* _Assigned task_:
In the material below, some lines carry "przed". Copy each such line.

* _The input_:
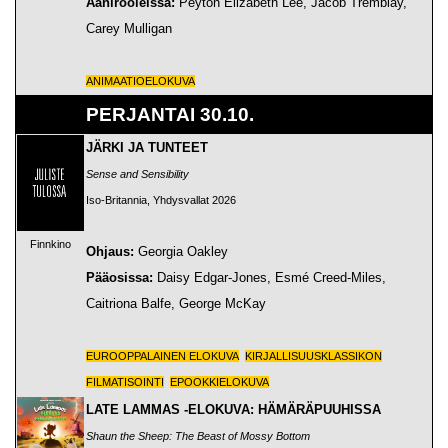
Äänirooleissa:
Peyton Elizabeth Lee, Jacob Tremblay,
Carey Mulligan
ANIMAATIOELOKUVA
PERJANTAI 30.10.
JÄRKI JA TUNTEET
Sense and Sensibility
Iso-Britannia, Yhdysvallat 2026
Finnkino
Ohjaus:
Georgia Oakley
Pääosissa:
Daisy Edgar-Jones, Esmé Creed-Miles,
Caitriona Balfe, George McKay
EUROOPPALAINEN ELOKUVA
KIRJALLISUUSKLASSIKON
FILMATISOINTI
EPOOKKIELOKUVA
LATE LAMMAS -ELOKUVA: HÄMÄRÄPUUHISSA
Shaun the Sheep: The Beast of Mossy Bottom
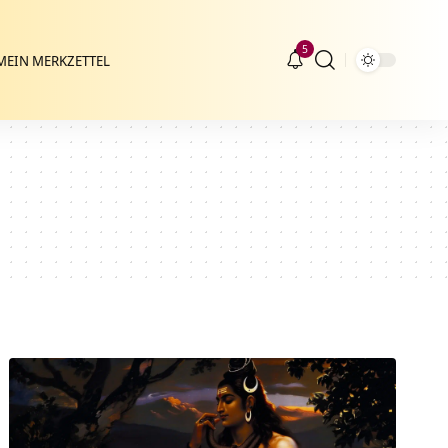
5
MEIN MERKZETTEL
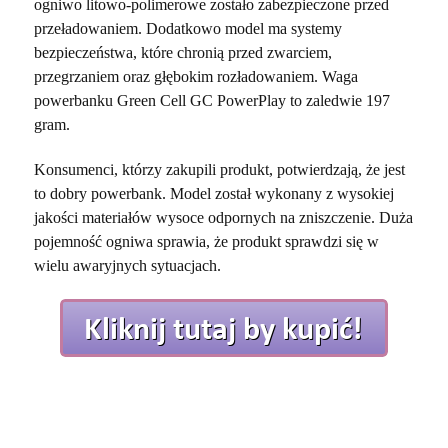
ogniwo litowo-polimerowe zostało zabezpieczone przed
przeładowaniem. Dodatkowo model ma systemy
bezpieczeństwa, które chronią przed zwarciem,
przegrzaniem oraz głębokim rozładowaniem. Waga
powerbanku Green Cell GC PowerPlay to zaledwie 197
gram.
Konsumenci, którzy zakupili produkt, potwierdzają, że jest
to dobry powerbank. Model został wykonany z wysokiej
jakości materiałów wysoce odpornych na zniszczenie. Duża
pojemność ogniwa sprawia, że produkt sprawdzi się w
wielu awaryjnych sytuacjach.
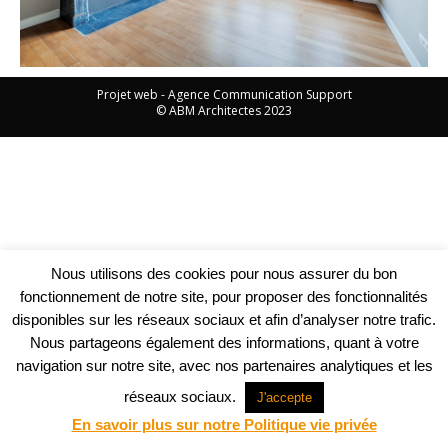
Projet web -
Agence Communication Support
© ABM Architectes 2023
Nous utilisons des cookies pour nous assurer du bon
fonctionnement de notre site, pour proposer des fonctionnalités
disponibles sur les réseaux sociaux et afin d’analyser notre trafic.
Nous partageons également des informations, quant à votre
navigation sur notre site, avec nos partenaires analytiques et les
réseaux sociaux.
J'accepte
En savoir plus sur notre Politique vie privée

* _Answer box_:
ogniwo litowo-polimerowe zostało zabezpieczone przed
bezpieczeństwa, które chronią przed zwarciem,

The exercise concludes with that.